3. Educação Matemática Crítica

No desenrolar de um processo de cooperação investigativa, podem surgir perspetivas interessantes e relevantes que são ignoradas ou deixadas de parte. Num processo aberto pode acontecer o ‘não ser capaz de perceber’. Isto pode ocorrer por diversos motivos, por exemplo, porque o aluno ignorou uma sugestão interessante do professor ou de um colega; porque rejeitou as suas próprias propostas, sem antes examiná-las; ou porque está a mostrar-se contrário a uma ideia sem antes discuti-la. Nestes casos em que os alunos não são capazes de captar uma perspetiva em certa sugestão, é necessário que uma ‘autoridade’ chame a atenção para certas ideias que mereçam atenção particular. O professor tem um papel importante no processo de possibilitar que o aluno perceba. Ao cooperar com os alunos, o professor pode interferir para que estes percebam perspetivas. Uma forma de o fazer pode ser, por exemplo, fazendo questões hipotéticas, pois assim pode abrir possibilidade para que os alunos prossigam com questões ampliadoras e esclarecedoras. Desta forma, o questionamento mútuo poderá criar novas perspetivas e elucidar outras.

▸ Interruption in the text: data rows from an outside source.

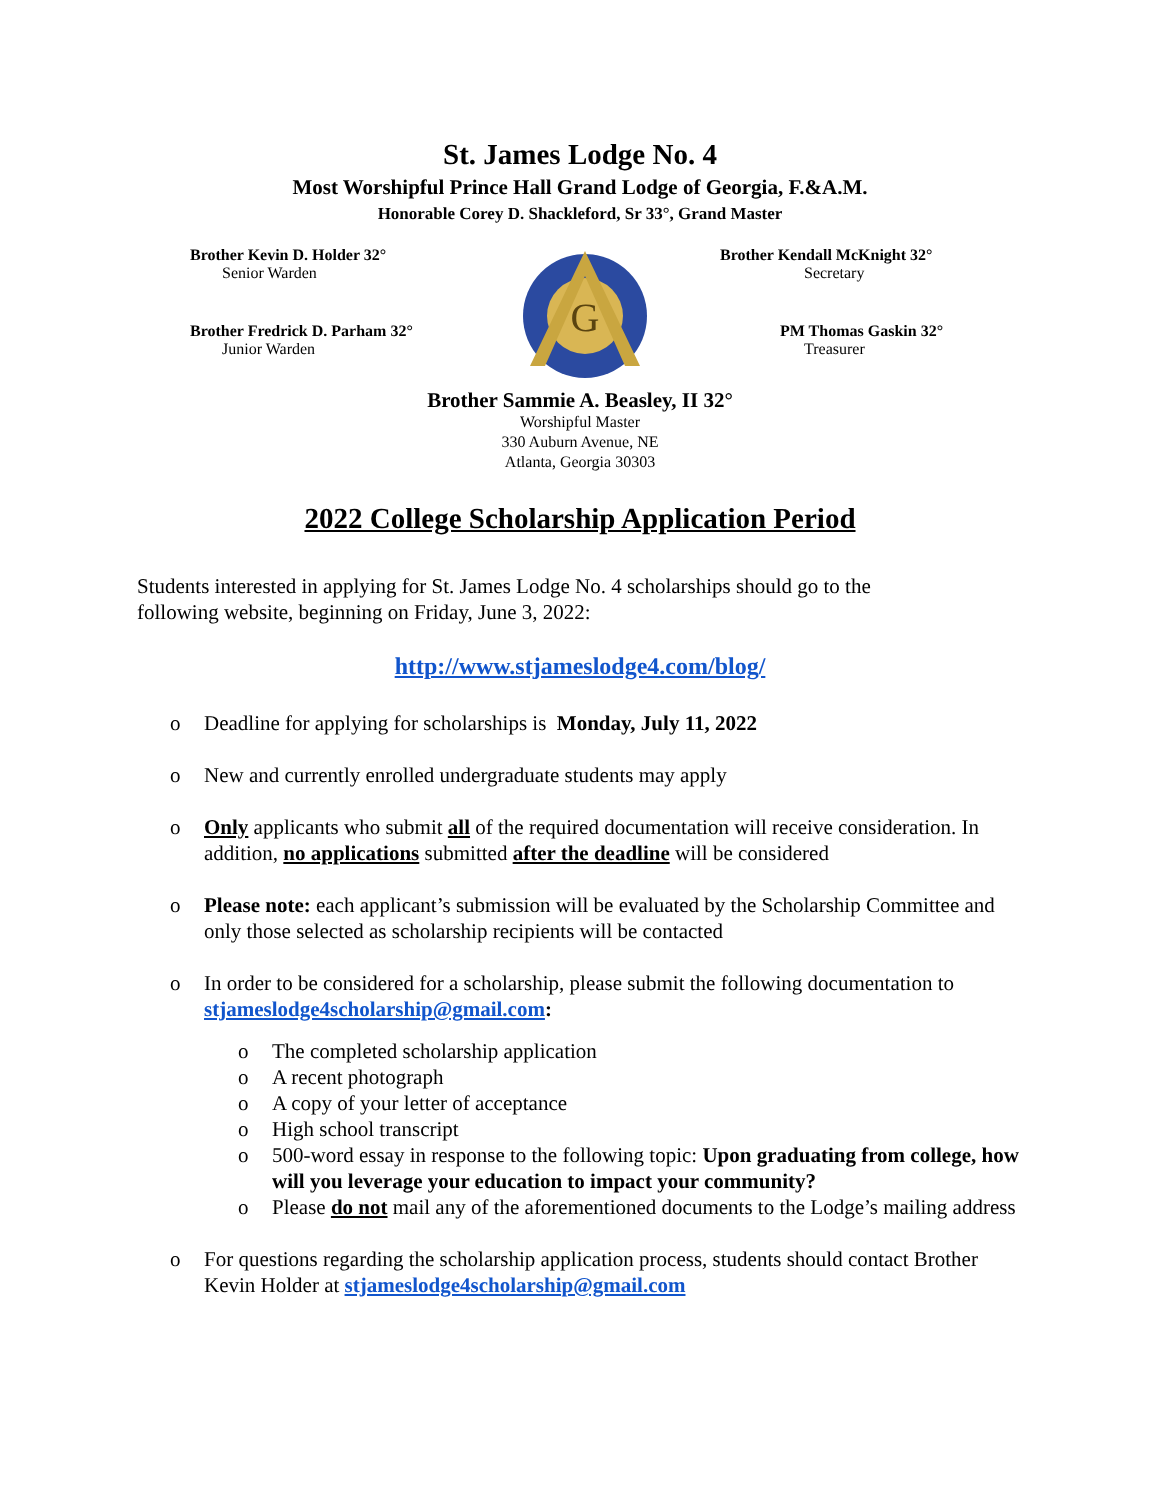St. James Lodge No. 4
Most Worshipful Prince Hall Grand Lodge of Georgia, F.&A.M.
Honorable Corey D. Shackleford, Sr 33°, Grand Master
Brother Kevin D. Holder 32°
Senior Warden
Brother Fredrick D. Parham 32°
Junior Warden
G
Brother Kendall McKnight 32°
Secretary
PM Thomas Gaskin 32°
Treasurer
Brother Sammie A. Beasley, II 32°
Worshipful Master
330 Auburn Avenue, NE
Atlanta, Georgia 30303
2022 College Scholarship Application Period
Students interested in applying for St. James Lodge No. 4 scholarships should go to the
following website, beginning on Friday, June 3, 2022:
http://www.stjameslodge4.com/blog/
o Deadline for applying for scholarships is Monday, July 11, 2022
o New and currently enrolled undergraduate students may apply
o Only applicants who submit all of the required documentation will receive consideration. In addition, no applications submitted after the deadline will be considered
o Please note: each applicant’s submission will be evaluated by the Scholarship Committee and only those selected as scholarship recipients will be contacted
o In order to be considered for a scholarship, please submit the following documentation to stjameslodge4scholarship@gmail.com:
o The completed scholarship application
o A recent photograph
o A copy of your letter of acceptance
o High school transcript
o 500-word essay in response to the following topic: Upon graduating from college, how will you leverage your education to impact your community?
o Please do not mail any of the aforementioned documents to the Lodge’s mailing address
o For questions regarding the scholarship application process, students should contact Brother Kevin Holder at stjameslodge4scholarship@gmail.com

Quando o aluno consegue expressar a sua própria perspetiva, então ela pode ser reconhecida em termos matemáticos, tanto pelo próprio aluno como pelo professor. Desta forma, o processo de reconhecimento pode fornecer recursos para investigações posteriores.

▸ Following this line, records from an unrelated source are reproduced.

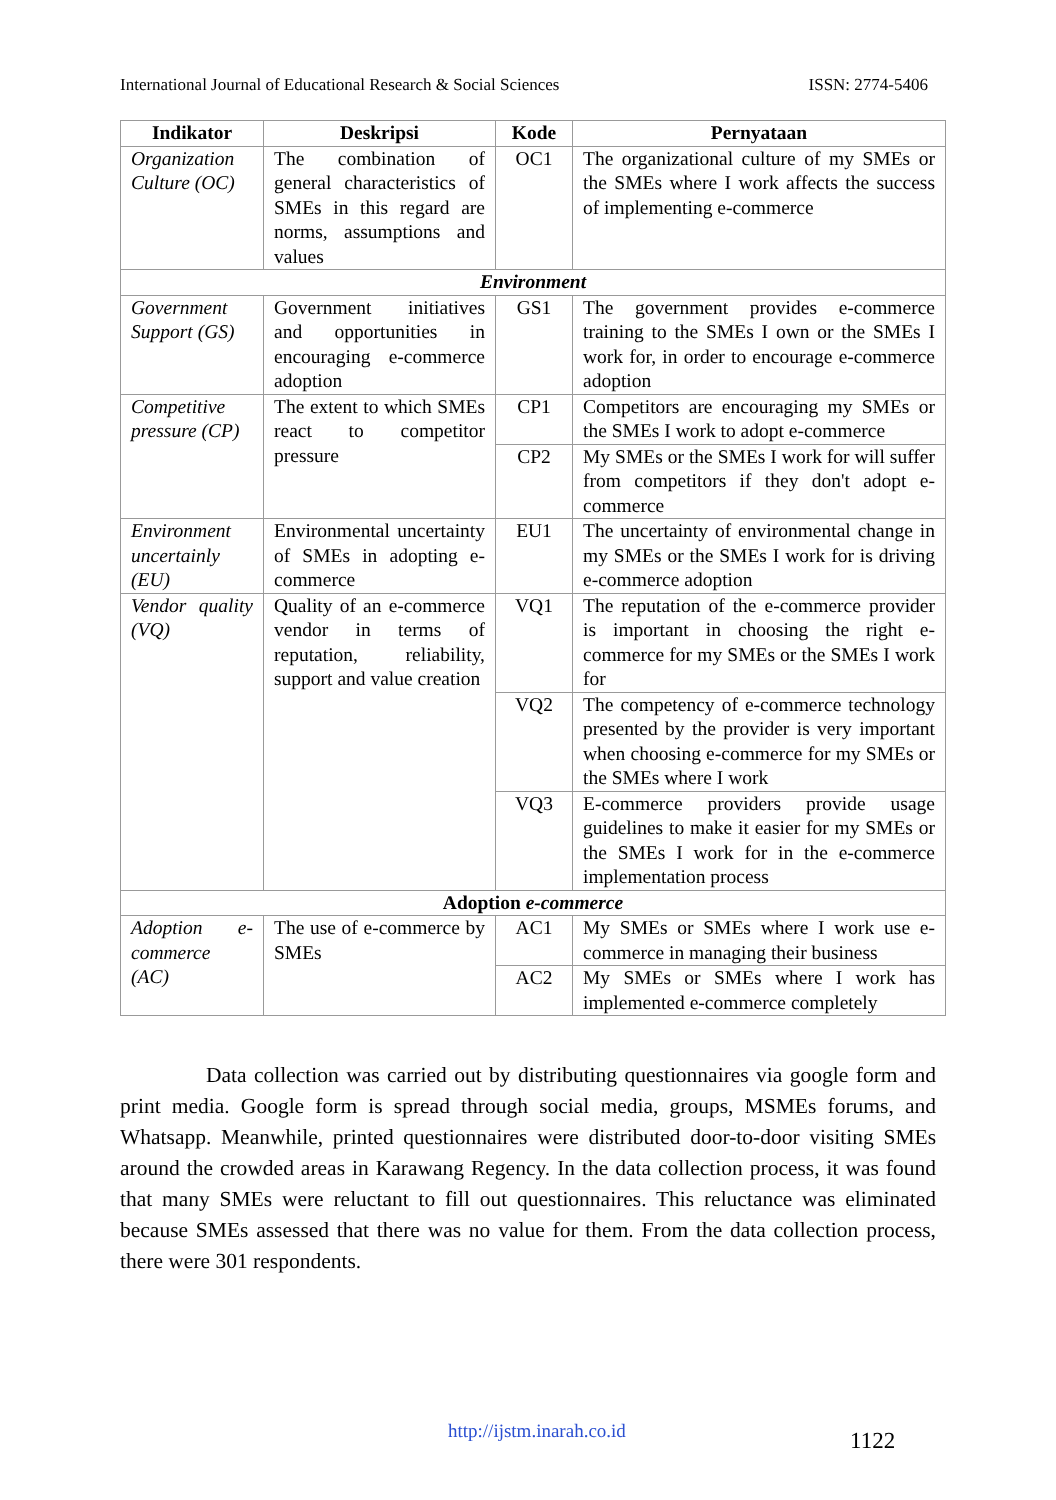International Journal of Educational Research & Social Sciences ISSN: 2774-5406
| Indikator | Deskripsi | Kode | Pernyataan |
| --- | --- | --- | --- |
| Organization Culture (OC) | The combination of general characteristics of SMEs in this regard are norms, assumptions and values | OC1 | The organizational culture of my SMEs or the SMEs where I work affects the success of implementing e-commerce |
| Environment | | | |
| Government Support (GS) | Government initiatives and opportunities in encouraging e-commerce adoption | GS1 | The government provides e-commerce training to the SMEs I own or the SMEs I work for, in order to encourage e-commerce adoption |
| Competitive pressure (CP) | The extent to which SMEs react to competitor pressure | CP1 | Competitors are encouraging my SMEs or the SMEs I work to adopt e-commerce |
| | | CP2 | My SMEs or the SMEs I work for will suffer from competitors if they don't adopt e-commerce |
| Environment uncertainly (EU) | Environmental uncertainty of SMEs in adopting e-commerce | EU1 | The uncertainty of environmental change in my SMEs or the SMEs I work for is driving e-commerce adoption |
| Vendor quality (VQ) | Quality of an e-commerce vendor in terms of reputation, reliability, support and value creation | VQ1 | The reputation of the e-commerce provider is important in choosing the right e-commerce for my SMEs or the SMEs I work for |
| | | VQ2 | The competency of e-commerce technology presented by the provider is very important when choosing e-commerce for my SMEs or the SMEs where I work |
| | | VQ3 | E-commerce providers provide usage guidelines to make it easier for my SMEs or the SMEs I work for in the e-commerce implementation process |
| Adoption e-commerce | | | |
| Adoption e-commerce (AC) | The use of e-commerce by SMEs | AC1 | My SMEs or SMEs where I work use e-commerce in managing their business |
| | | AC2 | My SMEs or SMEs where I work has implemented e-commerce completely |
    Data collection was carried out by distributing questionnaires via google form and print media. Google form is spread through social media, groups, MSMEs forums, and Whatsapp. Meanwhile, printed questionnaires were distributed door-to-door visiting SMEs around the crowded areas in Karawang Regency. In the data collection process, it was found that many SMEs were reluctant to fill out questionnaires. This reluctance was eliminated because SMEs assessed that there was no value for them. From the data collection process, there were 301 respondents.
http://ijstm.inarah.co.id 1122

Analisar e refletir sobre diferentes perspetivas são metas cruciais e características importantes da comunicação num processo de investigação. Estas exigem a curiosidade para examinar, de forma aberta e sem retaliações, novas ideias e sugestões e flexibilidade para mudar de direção quando uma nova perspetiva é percebida ou uma perspetiva já existente é alterada. Estas características da comunicação estão intrinsecamente ligadas ao processo de cooperação investigativa e têm influência sobre a capacidade de agir dos alunos e de dar andamento no seu trabalho, durante um processo de investigação.

A viabilidade de realização de um ato de comunicação depende do grau de incorporação das perspetivas dos alunos no processo de investigação. Se os alunos encontrarem motivos para analisar as perspetivas apresentadas, então dar-se-á início a um processo de investigação e essas perspetivas poderão ser consideradas como um importante instrumento de aprendizagem. Examinar as perspetivas dos alunos ajuda o professor a conhecer os seus modos de pensar e traz aos alunos maior consciência da sua própria maneira de agir em sala de aula.